▶ **ACTIVITY**: Count the lines in the entries below that contain the word "được", and reply with only that number.
:: EXERCISE DATA
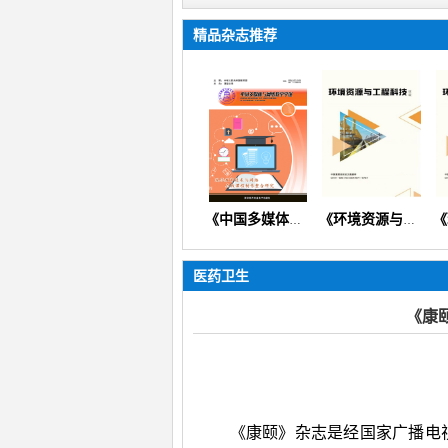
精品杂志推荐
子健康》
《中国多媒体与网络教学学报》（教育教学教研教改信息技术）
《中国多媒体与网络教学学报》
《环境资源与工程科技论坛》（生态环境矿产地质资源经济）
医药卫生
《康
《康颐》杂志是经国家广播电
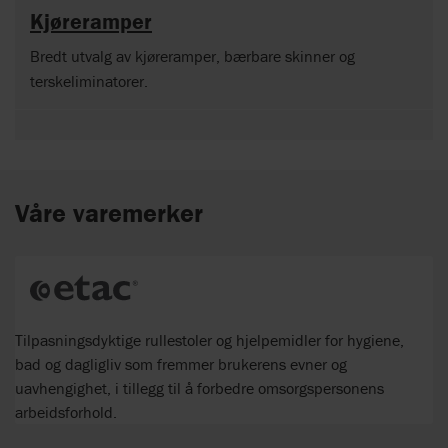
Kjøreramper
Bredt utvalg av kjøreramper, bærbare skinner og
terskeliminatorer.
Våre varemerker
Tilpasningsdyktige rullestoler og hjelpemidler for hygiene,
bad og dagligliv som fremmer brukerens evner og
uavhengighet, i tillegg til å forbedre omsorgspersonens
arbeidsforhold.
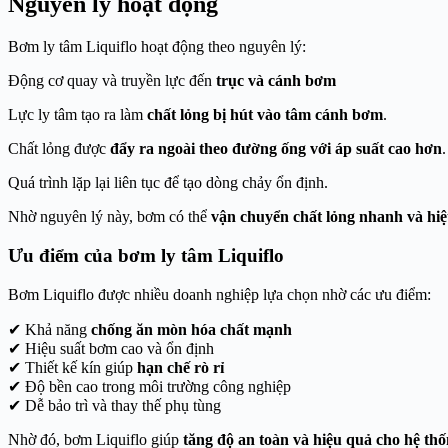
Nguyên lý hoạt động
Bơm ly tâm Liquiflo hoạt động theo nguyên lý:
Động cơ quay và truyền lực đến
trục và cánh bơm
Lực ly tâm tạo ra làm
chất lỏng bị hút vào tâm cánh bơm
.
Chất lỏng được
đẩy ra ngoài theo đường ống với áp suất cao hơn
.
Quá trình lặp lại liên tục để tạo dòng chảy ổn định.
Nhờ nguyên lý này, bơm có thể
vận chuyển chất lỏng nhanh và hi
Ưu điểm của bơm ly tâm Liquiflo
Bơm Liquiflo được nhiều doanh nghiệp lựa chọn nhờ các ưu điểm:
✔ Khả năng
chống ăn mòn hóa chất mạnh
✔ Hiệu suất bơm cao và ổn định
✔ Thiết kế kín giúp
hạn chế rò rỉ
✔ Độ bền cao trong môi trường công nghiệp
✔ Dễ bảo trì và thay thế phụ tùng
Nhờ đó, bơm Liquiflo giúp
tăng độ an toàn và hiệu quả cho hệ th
::::
:: EXERCISE DATA
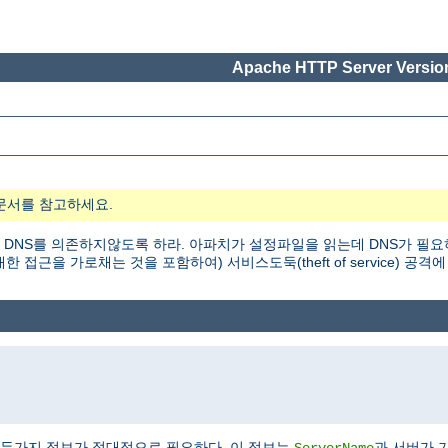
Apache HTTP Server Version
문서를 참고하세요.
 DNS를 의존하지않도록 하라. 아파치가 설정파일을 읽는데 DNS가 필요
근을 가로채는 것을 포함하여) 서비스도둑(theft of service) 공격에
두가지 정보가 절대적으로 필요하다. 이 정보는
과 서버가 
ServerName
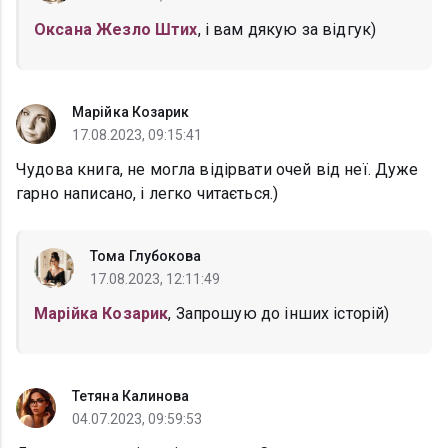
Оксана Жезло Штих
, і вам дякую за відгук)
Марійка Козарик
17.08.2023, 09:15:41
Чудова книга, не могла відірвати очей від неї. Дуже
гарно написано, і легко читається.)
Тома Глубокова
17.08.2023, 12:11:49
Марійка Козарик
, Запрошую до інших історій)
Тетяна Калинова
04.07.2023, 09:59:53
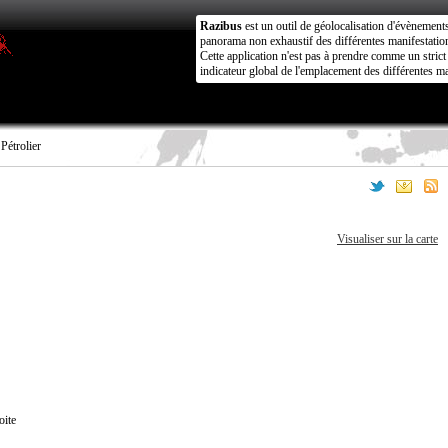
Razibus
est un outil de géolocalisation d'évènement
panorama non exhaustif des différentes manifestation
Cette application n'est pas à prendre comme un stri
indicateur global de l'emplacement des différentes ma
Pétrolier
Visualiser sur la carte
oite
::::
▶ **RESULT OF THIS TASK**: 2